THE DRAMA JUST KEEPS COMING!

I'm still on the first episode, but I am literally chomping at the bit for more
high-stakes action. And I have Instant Netflix to thank for it all!


Wednesday, August 25, 2010

BEST:


Second Best:


(No offense, Mab.)

Young No Money

It definitely feels like Daniels never happened. Boston has been plunged into a three-day spell (yes, it's a witch's spell) of rain and wind and all that good stuff. My usual response to rain is to throw my entire body onto my purse to keep it dry and mumble, "Jesus H. Christ!" while creeping along a nearby brick wall. On the plus side, I did nab some new fleur-de-lis boots that will go with EVERY OUTFIT. Thank God for small favors.

A longer post is soon to come! Right now I'm sort of in a paranormal activity-type mood, because I'm just so excited about this!!!!

For now I leave you in good hands:

Tuesday, August 17, 2010

Memorytown

Daniels, what can I say about you?

Every day of the week has a corresponding alchohol reference ("Margarita Monday," "Tipsy Tuesday"...), thanks to drunken brainstorming. The crickets chirp approbations.

A wandering minstrel has been spotted from the dining room window. No one knows from whence he came - could he be a product of mass hallucination? Anything is possible when you've eaten so much food that colors start to blend.

While playing Taboo the other night, Krista tried to have me guess the word "pilgrim" by reminding me about a past birthday party. "Hey Emily, you had this birthday party a couple of years ago, blank and blank..." My answer? "Surprise and fuck!" Never have I been more taken aback - and jealous - of my own hypothetical birthday party.

Krista and I did win the Crazy Dance Contest, however, which I chalk up to a potent mix of Sex on the Beach featuring peach schnopps, eyeballed vodka shots, cranberry juice and other fruit derivations. Anything is possible with the right amount of mixed drank.

See you soon, real world!

Friday, August 13, 2010

On repelling a repulsive (41-year-old) person on OkCupid...

him: Hey sweetie

me: and he's back

him: Hi puppy Howgoes it ;)

him: :)

me: oh, you know, got a sex change. sorryyyyyz

him: Awww no dont ell me. you were cute Haha

me: times have changed, tbone

him: you like me and you know it

me: how could you tell? could it be the obvious attraction that i, as a 21-year-old, would have for someone old enough to be my creepy uncle?

him: youre so goofy with that creepy this creepy that b.s. Just have to get to know eachother a while more and get you here to visit

me: in a retirement home?


AND...


different guy: i dont wanna sound like a dick lol but you look like you have big boobs :)

different guy: thats a happy face

me: i do :-( i don't advise it, man. too heavy.

different guy: : //

me: do you live in a place with empty beer bottles on top of shelves?

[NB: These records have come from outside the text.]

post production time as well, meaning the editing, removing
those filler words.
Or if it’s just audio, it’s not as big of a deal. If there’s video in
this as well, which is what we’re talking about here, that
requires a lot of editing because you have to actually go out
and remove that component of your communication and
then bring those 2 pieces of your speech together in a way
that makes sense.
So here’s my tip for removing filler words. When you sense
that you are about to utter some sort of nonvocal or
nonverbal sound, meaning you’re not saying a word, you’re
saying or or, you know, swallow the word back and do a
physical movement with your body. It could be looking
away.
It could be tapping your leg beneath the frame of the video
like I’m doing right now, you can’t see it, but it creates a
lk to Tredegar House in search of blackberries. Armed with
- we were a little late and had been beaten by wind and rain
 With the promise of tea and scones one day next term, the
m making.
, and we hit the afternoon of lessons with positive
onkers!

different guy: i have a bandroom like that, but not here

me: all right


I think we all know where my line of questioning was headed.

Tuesday, August 10, 2010

Friday, August 6, 2010

Us vs. The Jesuits

Every year, a group of thirtysomething Jesuit novices comes to Cape May to sing karaoke and get up to no good. They all wear unflattering khaki shorts and leather flip-flops, and they dedicate every song to the Phillies, each other, or some bashful middle-aged woman in the front row. This year I learned that not all of them are Jesuit novices, though the ones that are seem to be the drunkest. Their karaoke lineup (which Terry of "Terryoke" kept screwing up anyway) included "Piano Man," "Born to Run," and "Sweet Caroline." Needless to say, the boys are crowd favorites.

I wasn't too shabby with my usual "Like a Virgin" deal, but unfortunately one of the louder and grosser novices latched onto me for the rest of the night, occasionally screaming my name and telling my mother that he had a "little crush on her - welllll, maybe a big crush." This is the same guy who blared "I'll be here all week!" during every musical break in his song.

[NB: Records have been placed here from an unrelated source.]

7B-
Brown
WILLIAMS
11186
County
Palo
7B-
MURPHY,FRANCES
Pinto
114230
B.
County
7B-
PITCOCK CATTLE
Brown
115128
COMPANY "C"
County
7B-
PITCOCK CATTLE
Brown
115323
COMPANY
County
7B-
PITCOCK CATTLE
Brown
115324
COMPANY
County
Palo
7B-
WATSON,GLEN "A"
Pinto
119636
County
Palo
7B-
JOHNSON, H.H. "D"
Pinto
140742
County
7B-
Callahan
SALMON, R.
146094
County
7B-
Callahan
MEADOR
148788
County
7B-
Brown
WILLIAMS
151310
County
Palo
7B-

The kid who did "Don't Stop Believing" was not a Jesuit novice, but some random son or cousin in a group of hundreds of tanned Long Islanders with balloon hats. Aunt Patti leaned over to me during his performance to say, "Well he's half shot-in-the-ass."

And you know how at every single karaoke bar there's an old guy wearing a polo shirt who'll sing three or more Frank Sinatra songs? Our guy's name was Skip, and he closed his eyes and clutched the mic with both hands while singing "My Way," which I thought was a little dramatic given that we were at the Jersey shore in a bar called The Boiler Room. Mom seemed to like him, though.

I've always gone out to karaoke with a group of like-minded friends, but let me tell you, there is nothing on this earth more hilarious than singing karaoke with a whole host of older family members, each of whom has had two-and-a-half stingers apiece. If you can't convince your family to suffer through an entire night of amateur singing, I'll gladly lend you mine.

Wednesday, August 4, 2010

Family, broken down

Bakery Cake = $45.00
Jumbo candy bag = $4.99
A dozen grown adults playing Pin the Tail on the Donkey = almost too good to be true

Sunday, August 1, 2010

Cape May, Same Old Jersey

What a wonderful place New Jersey is, and I'm not being facetious. I really think it's a well-camouflaged paradise. There's cheap beer, shirtless guys, clean beaches and, my favorite, a nightly flag-lowering ceremony (replete with Bermuda shorts and Kate Smith). People warn me about the New Jersey water, but water tastes pretty much the same anywhere you go. Those who claim otherwise need to start drinking less boring stuff.

The only problem with this vacation (which I've taken with my family every year since I was at least 10) is that my beloved cousin Jess is in France. I'm not saying I'm jealous of her - France is great but requires me to be flexible about learning new things, which I just can't do - but she is my saving grace each year down the shore. What am I supposed to do with myself without a rigid cool-person schedule to follow? So far I've mooched off my family's beer supply and drove 15 minutes to the nearest Starbucks, located in a promising shopping center next to a Sonic. Most of my cousins (who are all over 30) are recovering alcoholics, so it's not like we can go out on the town one of these nights. One of them suggested an 8:00 showing of "Operation" tomorrow night, produced by the local Cape May theater company. I said I'd go, but I'm not sure I'll survive.

Is it too desperate to go to a bar by myself and pretend I came to watch the Phillies game? Knowing me, I'd go on a night when the Phillies aren't playing and would end up having to watch The Bachelorette.

REMINDER: IT'S SHARK WEEK! More on that later, I think.

Finally, I overheard one of the best things ever in the history of eavesdropping: I was walking along the boardwalk (read: elevated walkway) in search of postcards when a group of teenage ruffians walked by. One of them turned to his two friends and asked, "Hey guys, how do you get semen off your pants?" I didn't hear their answer, but now I'm making it my special mission to find out once and for all.